Believe that grief relief will come your way. Hold on to the hope that you will regain balance in life. When Kathleen Jacques was widowed and left the single parent of two pre-school aged children, she recalls: “When my husband died…I felt as if my soul had died. I hid in my house. I withdrew in every sense of the world….My grief left me with the barest of energy. It was all I could accomplish just to get out of bed, choose clothes and sleepwalk through minimal tasks…I would go into the shower and run the water so my children couldn’t hear the sound of my crying. It was bleak. It was awful.” In spite of such searing pain, Jacques says: “Yet somehow I got here, to the point where an ordinary sunrise can fill me with deep pleasure and appreciation.” Today she tells other grievers: “Somehow, the pain eases and the sunrises reach your soul again, and life returns.”

10. Seek professional help. 

The majority of those who experience a loss to death adapt and adjust. However, some people experience complicated grief which leaves them unable to forge ahead. If it’s been 8 months or more and your emotions remain intense and debilitating, preventing you from managing normal routines and tasks, consider seeking out additional help from your health care provider or a therapist. Here are some signs you may benefit from professional aid:

• Your focus is almost entirely on your loved one’s death and little else.
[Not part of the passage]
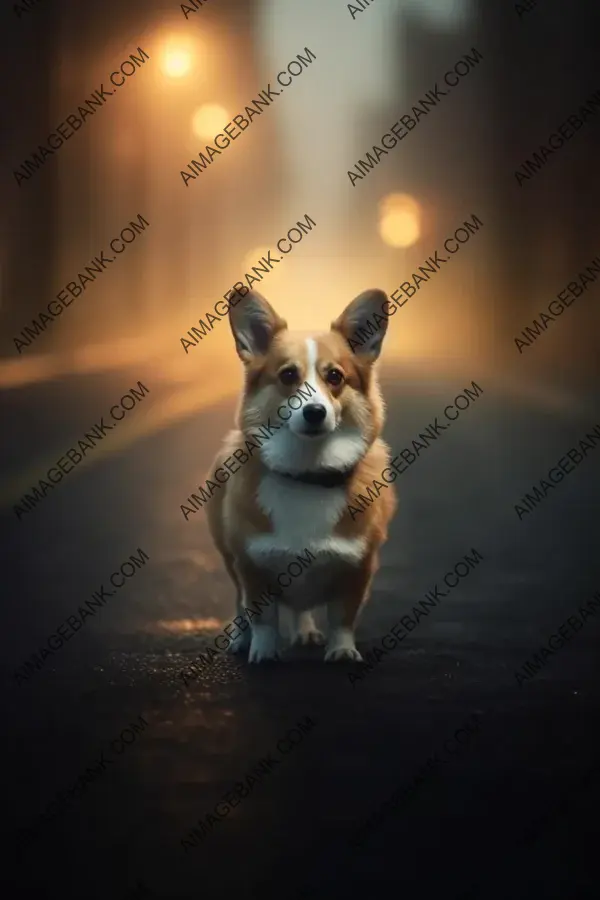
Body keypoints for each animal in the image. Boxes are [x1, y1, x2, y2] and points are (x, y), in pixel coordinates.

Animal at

• You have persistent longing for the deceased person.

• You have thoughts of guilt, regret, self-blame.

• You believe you did something wrong or could have prevented the death.

• You have depression which seldom lifts and continues day after day.

• You wish you had died along with your loved one.

• You can’t find a sense of purpose or direction in your life.

Some people experiencing complicated grieving entertain thoughts of suicide. If this applies to you, reach out to someone immediately. Call a trusted friend, or call emergency services, or an emergency helpline.

No matter how intense your pain may be right now, continue to live with hope knowing that the hurting will pass. Healing will take place and though you many not find yourself as you once were, you will experience a new ‘normal’ and reclaim the joy of living.